国や業種を問わずデジタルを駆使したビジネスを推進している先進的な企業や、デジタルによって業務や組織運営を変革している企業から学ぶことが重要です。特にこれからは、同業他社だけでなく異業種や新興企業の動きにも注目することが求められます。
創造的な活動が自由に行えて、支持される
誰もがテクノロジーの価値と可能性を理解した上で、デジタル技術の活用を前提にビジネスや業務の在り方を考え、新たなビジネスを創出したり、業務を抜本的に変革したりしていくためには、日常の業務に埋没することなく、新たな価値の創出のために何らかの行動を起こすことが必要です。そして、それは誰かからの指示や命令によるものではなく、自発的に行われることが望ましい姿といえます。
このような創造的な活動を自由に行うことができ、経営者や周囲の人たちからも支持され、協力を得ることができ、そしてそのような活動の成果が称賛されるような環境を持つことがデジタル時代の組織カルチャーの要件といえます。また、それを実現するためには、自分で時間をコントロールする権限、予算を執行できる権限、組織や人的リソースを動かす権限などが一定の範囲内で委譲されている必要があります。テクノロジーは日々進化していますし、新たな技術や革新的な応用方法も次々に生まれています。それらを調査研究したり、適用性を検証したりするような取り組みを誰もが自由に行えることが重要です。

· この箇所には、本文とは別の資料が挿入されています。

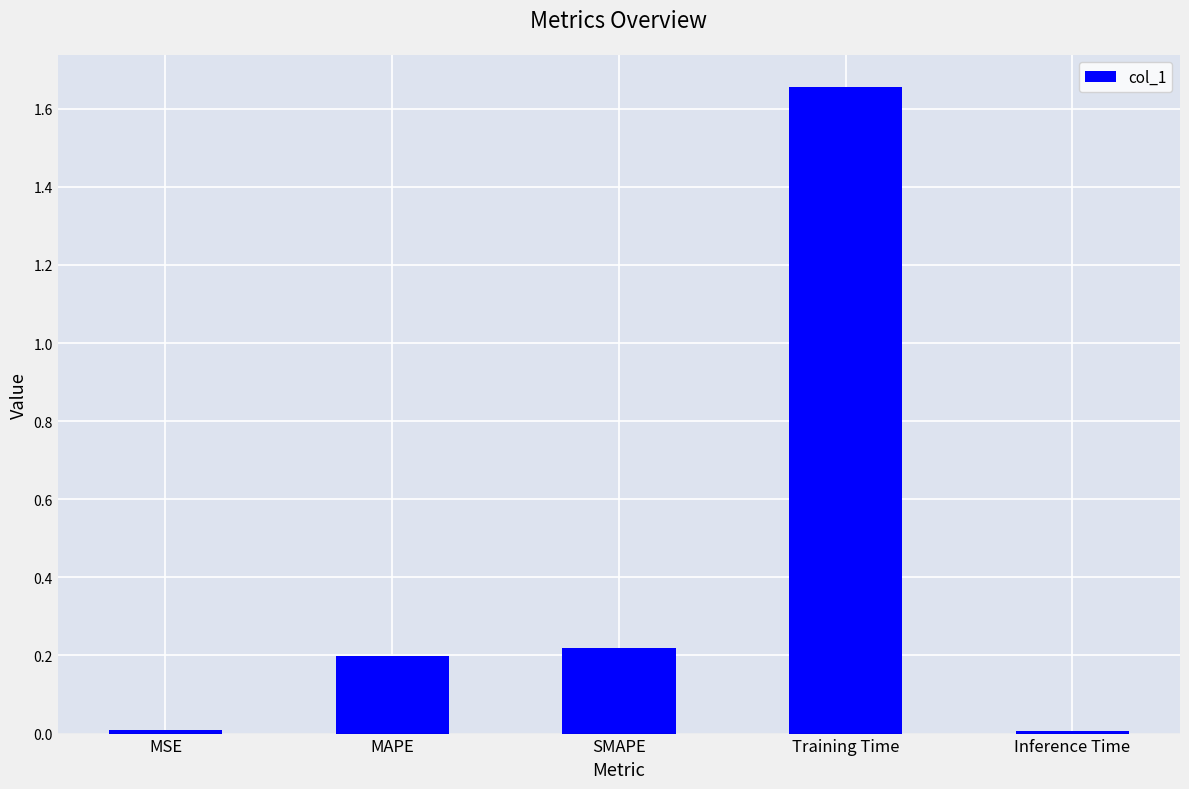

Count the number of categories in the chart.

5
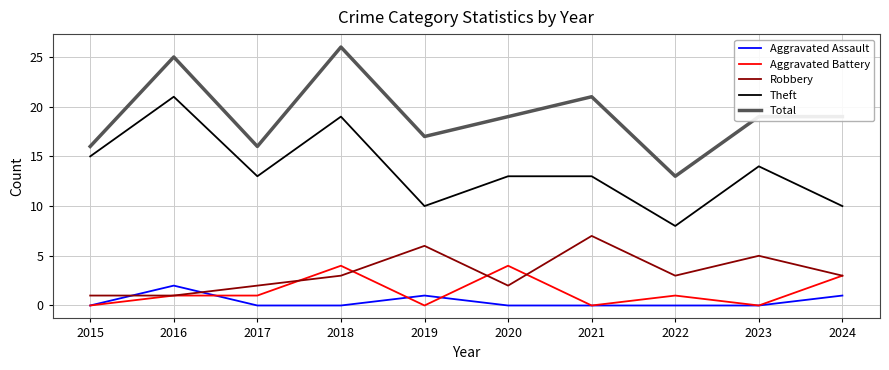

Reading left to right, what are all the values shown in this chart?

Aggravated Assault: 0	2	0	0	1	0	0	0	0	1
Aggravated Battery: 0	1	1	4	0	4	0	1	0	3
Robbery: 1	1	2	3	6	2	7	3	5	3
Theft: 15	21	13	19	10	13	13	8	14	10
Total: 16	25	16	26	17	19	21	13	19	19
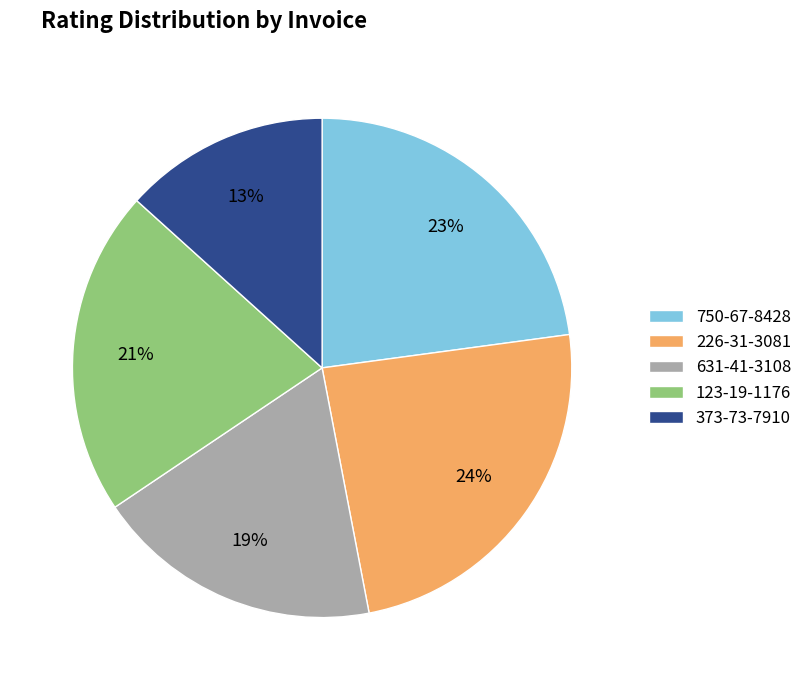

What is the ratio of the value at 373-73-7910 to the value at 123-19-1176?

0.6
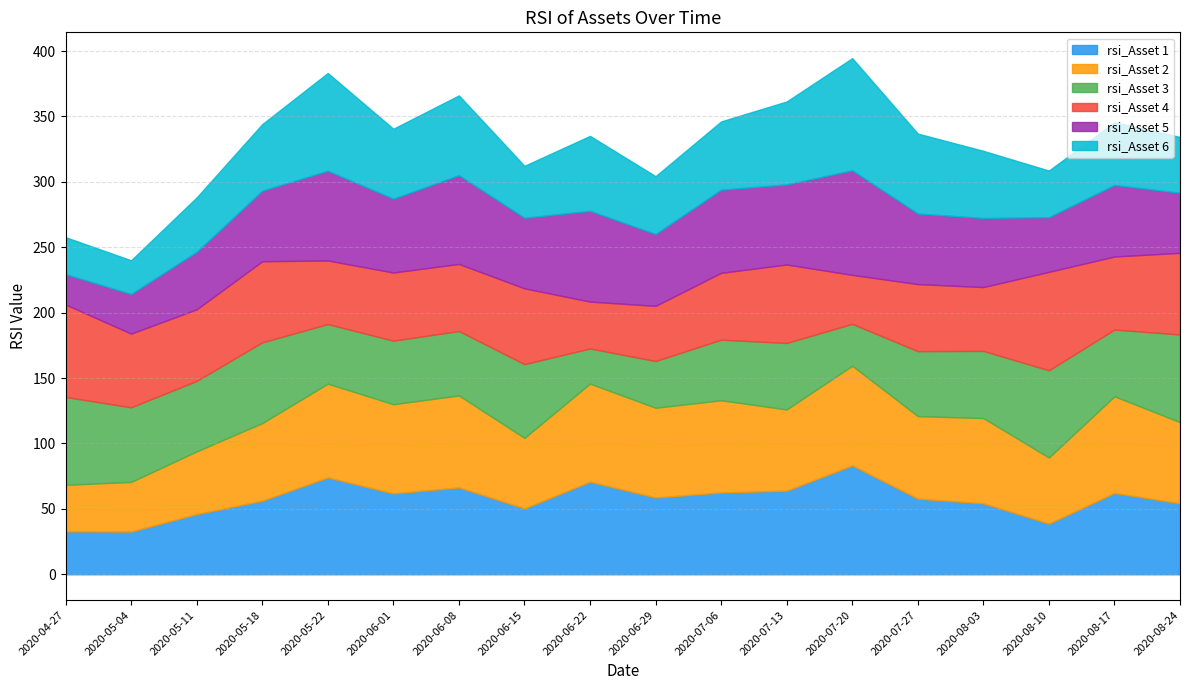

What is the label of the 6th point from the left?

2020-06-01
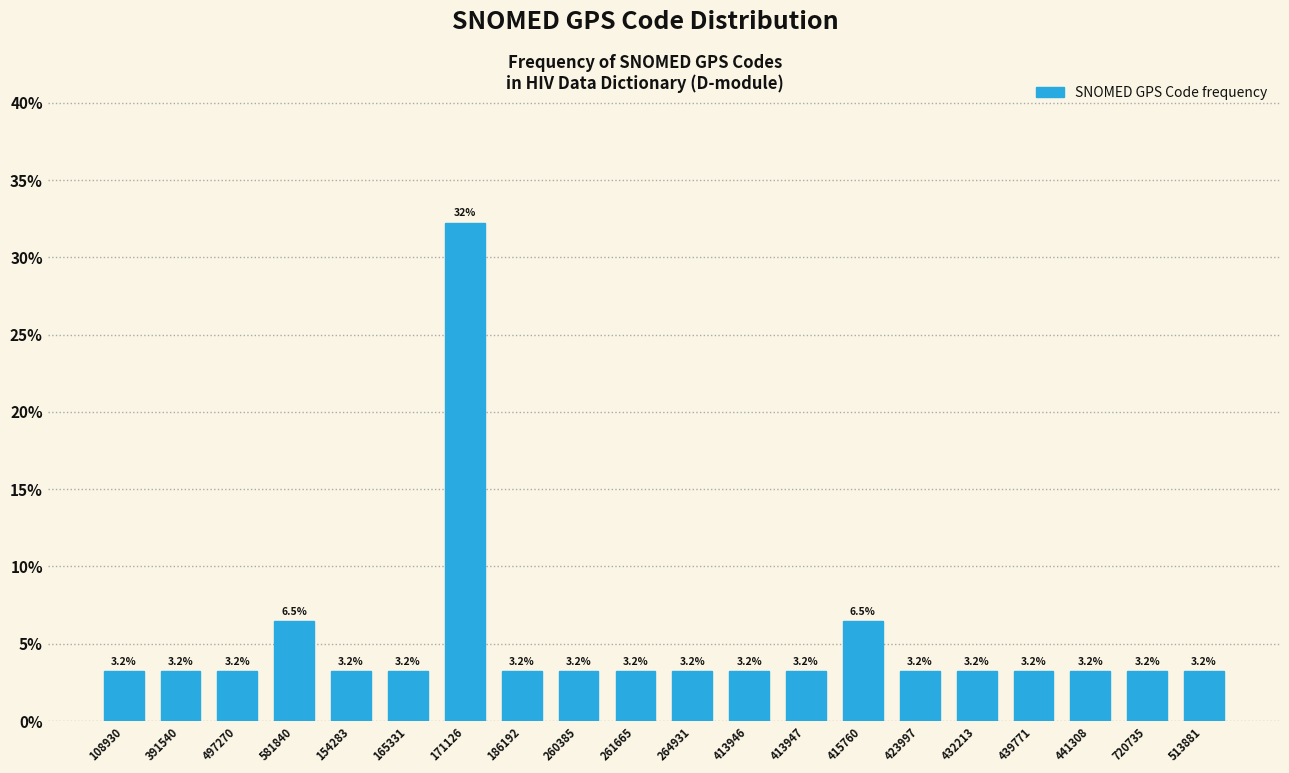

Reading left to right, extract all data points from this chart.

3.2	3.2	3.2	6.5	3.2	3.2	32.3	3.2	3.2	3.2	3.2	3.2	3.2	6.5	3.2	3.2	3.2	3.2	3.2	3.2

GoogleやAmazonのようなデジタルネイティブ企業は、まさにこれを実践しています。Googleでは、社員が業務時間の2割を個人的にやりたい仕事に充てることができる「20%ルール」は有名です。また、1人1回175ドルまで社員が社員にボーナスを支給できる「gサンクス」制度は、従業員一人ひとりが主体的に動くことを促進する役割を果たしています。